▶ _Exercise brief_:
Can you write out the whole listing exactly?

---

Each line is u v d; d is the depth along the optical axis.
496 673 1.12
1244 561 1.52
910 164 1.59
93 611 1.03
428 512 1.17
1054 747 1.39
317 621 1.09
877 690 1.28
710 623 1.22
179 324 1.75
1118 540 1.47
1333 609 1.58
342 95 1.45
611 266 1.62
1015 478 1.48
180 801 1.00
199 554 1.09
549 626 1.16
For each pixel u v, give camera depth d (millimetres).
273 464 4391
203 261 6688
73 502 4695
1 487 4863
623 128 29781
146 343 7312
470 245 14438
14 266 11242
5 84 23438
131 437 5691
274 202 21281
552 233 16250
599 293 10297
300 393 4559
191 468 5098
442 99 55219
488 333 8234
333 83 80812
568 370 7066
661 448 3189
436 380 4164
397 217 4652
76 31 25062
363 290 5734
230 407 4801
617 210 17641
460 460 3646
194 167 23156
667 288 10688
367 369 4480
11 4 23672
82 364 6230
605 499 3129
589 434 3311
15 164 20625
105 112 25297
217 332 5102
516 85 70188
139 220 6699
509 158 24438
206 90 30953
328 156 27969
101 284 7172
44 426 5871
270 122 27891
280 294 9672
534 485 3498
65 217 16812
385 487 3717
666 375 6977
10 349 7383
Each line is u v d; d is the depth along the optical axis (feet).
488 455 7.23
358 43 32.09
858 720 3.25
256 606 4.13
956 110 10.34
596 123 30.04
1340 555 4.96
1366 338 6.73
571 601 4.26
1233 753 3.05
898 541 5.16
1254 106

---

▶ _Exercise solution_:
Each line is u v d; d is the depth along the optical axis.
496 673 1.12
1244 561 1.52
910 164 1.59
93 611 1.03
428 512 1.17
1054 747 1.39
317 621 1.09
877 690 1.28
710 623 1.22
179 324 1.75
1118 540 1.47
1333 609 1.58
342 95 1.45
611 266 1.62
1015 478 1.48
180 801 1.00
199 554 1.09
549 626 1.16
For each pixel u v, give camera depth d (millimetres).
273 464 4391
203 261 6688
73 502 4695
1 487 4863
623 128 29781
146 343 7312
470 245 14438
14 266 11242
5 84 23438
131 437 5691
274 202 21281
552 233 16250
599 293 10297
300 393 4559
191 468 5098
442 99 55219
488 333 8234
333 83 80812
568 370 7066
661 448 3189
436 380 4164
397 217 4652
76 31 25062
363 290 5734
230 407 4801
617 210 17641
460 460 3646
194 167 23156
667 288 10688
367 369 4480
11 4 23672
82 364 6230
605 499 3129
589 434 3311
15 164 20625
105 112 25297
217 332 5102
516 85 70188
139 220 6699
509 158 24438
206 90 30953
328 156 27969
101 284 7172
44 426 5871
270 122 27891
280 294 9672
534 485 3498
65 217 16812
385 487 3717
666 375 6977
10 349 7383
Each line is u v d; d is the depth along the optical axis (feet).
488 455 7.23
358 43 32.09
858 720 3.25
256 606 4.13
956 110 10.34
596 123 30.04
1340 555 4.96
1366 338 6.73
571 601 4.26
1233 753 3.05
898 541 5.16
1254 106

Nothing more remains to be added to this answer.